**Given passage:**
# Data Wrangling with Spark SQL Quiz

This quiz uses the same dataset and most of the same questions from the earlier "Quiz - Data Wrangling with Data Frames Jupyter Notebook." For this quiz, however, use Spark SQL instead of Spark Data Frames.

In [1]:
from pyspark.sql import SparkSession

# TODOS: 
# 1) import any other libraries you might need
# 2) instantiate a Spark session 
# 3) read in the data set located at the path "data/sparkify_log_small.json"
# 4) create a view to use with your SQL queries
# 5) write code to answer the quiz questions 

spark = SparkSession \
    .builder \
    .appName("Spark SQL Quiz") \
    .getOrCreate()

user_log = spark.read.json("file:/home/workspace/data/sparkify_log_small.json")

In [2]:
user_log.printSchema()

root
 |-- artist: string (nullable = true)
 |-- auth: string (nullable = true)
 |-- firstName: string (nullable = true)
 |-- gender: string (nullable = true)
 |-- itemInSession: long (nullable = true)
 |-- lastName: string (nullable = true)
 |-- length: double (nullable = true)
 |-- level: string (nullable = true)
 |-- location: string (nullable = true)
 |-- method: string (nullable = true)
 |-- page: string (nullable = true)
 |-- registration: long (nullable = true)
 |-- sessionId: long (nullable = true)
 |-- song: string (nullable = true)
 |-- status: long (nullable = true)
 |-- ts: long (nullable = true)
 |-- userAgent: string (nullable = true)
 |-- userId: string (nullable = true)



- Since I am gonna be using Spark SQL, it is necessary to create a temp view `log_table`

In [3]:
user_log.createOrReplaceTempView("log_table")

# Question 1

Which page did user id ""(empty string) NOT visit?

In [4]:
spark.sql('''
SELECT DISTINCT 
    page
FROM log_table
EXCEPT
SELECT DISTINCT
    page
FROM log_table
WHERE UserId = ''
''').show()

+----------------+
|            page|
+----------------+
|Submit Downgrade|
|       Downgrade|
|          Logout|
|   Save Settings|
|        Settings|
|        NextSong|
|         Upgrade|
|           Error|
|  Submit Upgrade|
+----------------+



# Question 2 - Reflect

Why might you prefer to use SQL over data frames? Why might you prefer data frames over SQL?

# Question 3

How many female users do we have in the data set?

In [5]:
spark.sql('''
SELECT 
    COUNT(DISTINCT userId) AS Number_of_female_users
FROM log_table
WHERE gender = 'F'
''').show()

+----------------------+
|Number_of_female_users|
+----------------------+
|                   462|
+----------------------+



# Question 4

How many songs were played from the most played artist?

In [6]:
spark.sql('''
SELECT artist, COUNT(song) AS Number_of_songs
FROM log_table
GROUP BY artist
ORDER BY COUNT(song) DESC
''').show(1)

**What you will do:** Write the next part of the Spark SQL quiz, picking up right after its final line. The records are unrelated to the Spark SQL quiz.

**Extracted material:**
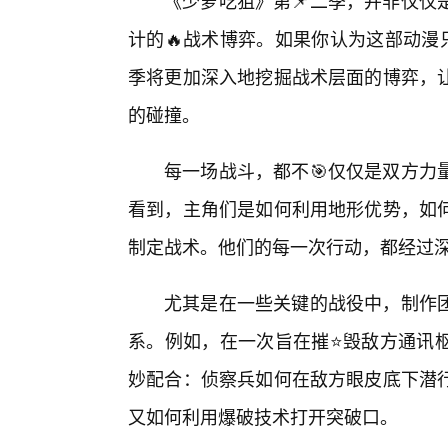
计的🔥战术博弈。如果你认为这部动漫
季将更加深入地挖掘战术层面的博弈，
的碰撞。
每一场战斗，都不🎯仅仅是双方力
看到，主角们是如何利用地形优势，如
制定战术。他们的每一次行动，都经过
尤其是在一些关键的战役中，制作
系。例如，在一次旨在摧⭐毁敌方通讯枢
妙配合：侦察兵如何在敌方眼皮底下潜
又如何利用爆破技术打开突破口。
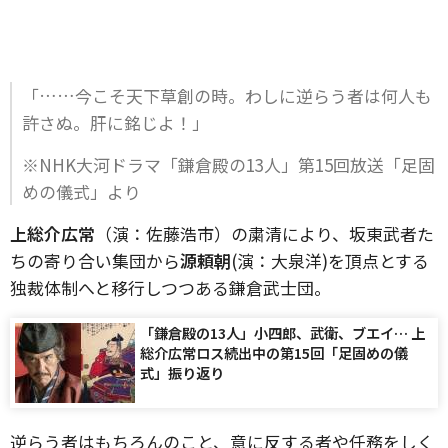
「……今こそ天下草創の時。わしに逆らう者は何人も
許さぬ。肝に銘じよ！」
※NHK大河ドラマ「鎌倉殿の13人」第15回放送「足固
めの儀式」より
上総介広常
（演：佐藤浩市）の粛清により、坂東武者た
ちの寄り合い集団から
源頼朝
(演：大泉洋)を頂点とする
独裁体制へと移行しつつある鎌倉武士団。
「鎌倉殿の13人」小四郎、武衛、ブエイ… 上
総介広常ロス続出中の第15回「足固めの儀
式」振り返り
逆らう者はもちろんのこと、意に反する者や任務をしく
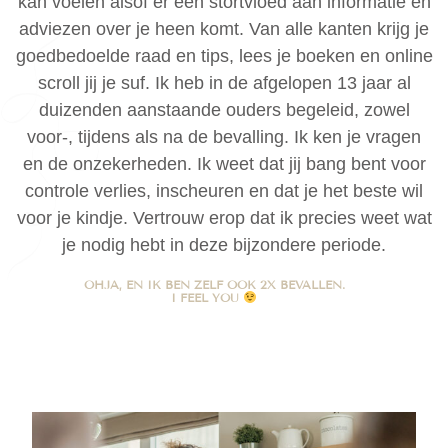
kan voelen alsof er een stortvloed aan informatie en
adviezen over je heen komt. Van alle kanten krijg je
goedbedoelde raad en tips, lees je boeken en online
scroll jij je suf. Ik heb in de afgelopen 13 jaar al
duizenden aanstaande ouders begeleid, zowel
voor-, tijdens als na de bevalling. Ik ken je vragen
en de onzekerheden. Ik weet dat jij bang bent voor
controle verlies, inscheuren en dat je het beste wil
voor je kindje. Vertrouw erop dat ik precies weet wat
je nodig hebt in deze bijzondere periode.
OHJA, EN IK BEN ZELF OOK 2X BEVALLEN.
I FEEL YOU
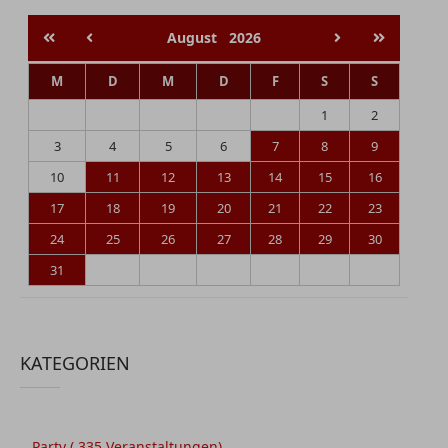
August
2026
M
D
M
D
F
S
S
1
2
3
4
5
6
7
8
9
10
11
12
13
14
15
16
17
18
19
20
21
22
23
24
25
26
27
28
29
30
31
KATEGORIEN
Party
( 335 Veranstaltungen)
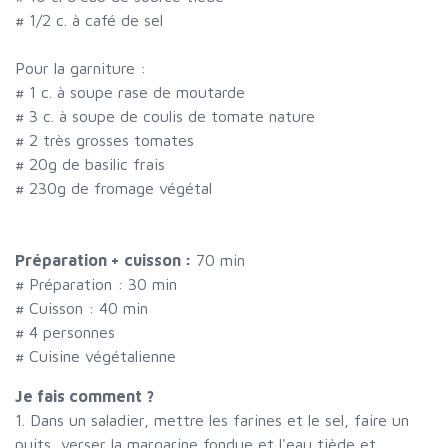
#
1/2 c. à café de sel
Pour la garniture :
#
1 c. à soupe rase de moutarde
#
3 c. à soupe de coulis de tomate nature
#
2 très grosses tomates
#
20g de basilic frais
#
230g de fromage végétal
Préparation + cuisson :
70 min
# Préparation :
30
min
# Cuisson :
40
min
#
4 personnes
# Cuisine végétalienne
Je fais comment ?
1. Dans un saladier, mettre les farines et le sel, faire un
puits, verser la margarine fondue et l'eau tiède et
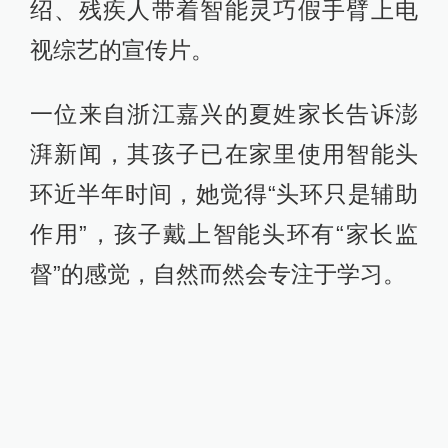
绍、残疾人带着智能灵巧假手臂上电
视综艺的宣传片。
一位来自浙江嘉兴的夏姓家长告诉澎
湃新闻，其孩子已在家里使用智能头
环近半年时间，她觉得“头环只是辅助
作用”，孩子戴上智能头环有“家长监
督”的感觉，自然而然会专注于学习。
BrainCo公司内的展示区，摆放着智能
头环测试汽车模型赛道，员工体验声
称专注力越集中汽车跑得越快。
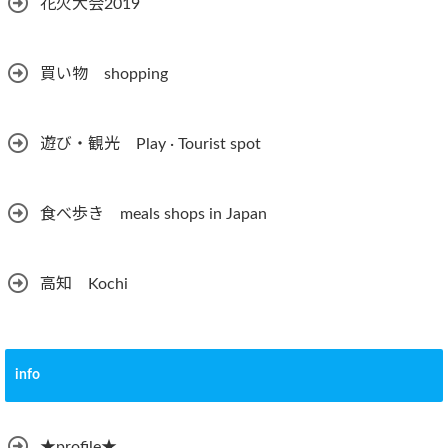
花火大会2019
買い物 shopping
遊び・観光 Play · Tourist spot
食べ歩き meals shops in Japan
高知 Kochi
info
★profile★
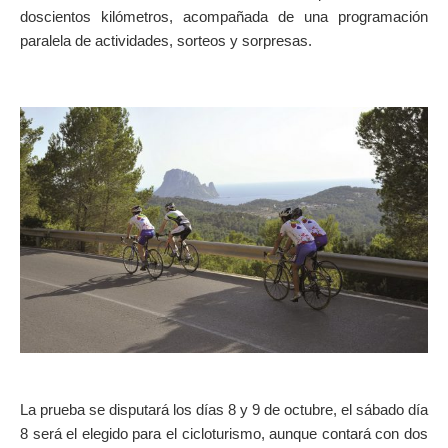
doscientos kilómetros, acompañada de una programación
SUR LA CARTE
paralela de actividades, sorteos y sorpresas.
Arrivez toujours à destination
La prueba se disputará los días 8 y 9 de octubre, el sábado día
8 será el elegido para el cicloturismo, aunque contará con dos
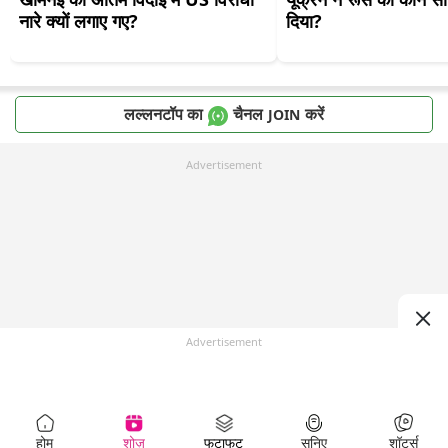
नारे क्यों लगाए गए?
दिया?
लल्लनटॉप का
चैनल
करें
JOIN
Advertisement
Advertisement
होम
शोज़
फटाफट
सुनिए
शॉर्ट्स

**Task result:**
+--------+---------------+
|  artist|Number_of_songs|
+--------+---------------+
|Coldplay|             83|
+--------+---------------+
only showing top 1 row



# Question 5 (challenge)

How many songs do users listen to on average between visiting our home page? Please round your answer to the closest integer.

In [19]:
# Create is_home variable 1 for home and 0 for NextSong
is_home = spark.sql('''
                    SELECT 
                        userId, page, ts,
                        CASE 
                            WHEN page = 'Home' THEN 1
                            ELSE 0
                        END AS is_home
                    FROM log_table
                    WHERE (page = 'Home') or (page = 'NextSong')
''')

# Lets put the variable in a view to be accessed later
is_home.createOrReplaceTempView("is_home_table")

cummulative_song = spark.sql('''
                            SELECT 
                                *, SUM(is_home) OVER(PARTITION BY userId
                                                        ORDER BY ts DESC
                                                        ROWS BETWEEN UNBOUNDED PRECEDING AND CURRENT ROW) AS period
                            FROM is_home_table
''')

# Lets put cummulative_song in a view
cummulative_song.createOrReplaceTempView('period_table')

spark.sql('''
    WITH CTE_count AS
    (
        SELECT COUNT(*) AS count_result
        FROM period_table
        WHERE page = 'NextSong'
        GROUP BY userId, period
    )
    SELECT ROUND(AVG(count_result), 2) AS average_visits_by_user
    FROM CTE_count
''').show()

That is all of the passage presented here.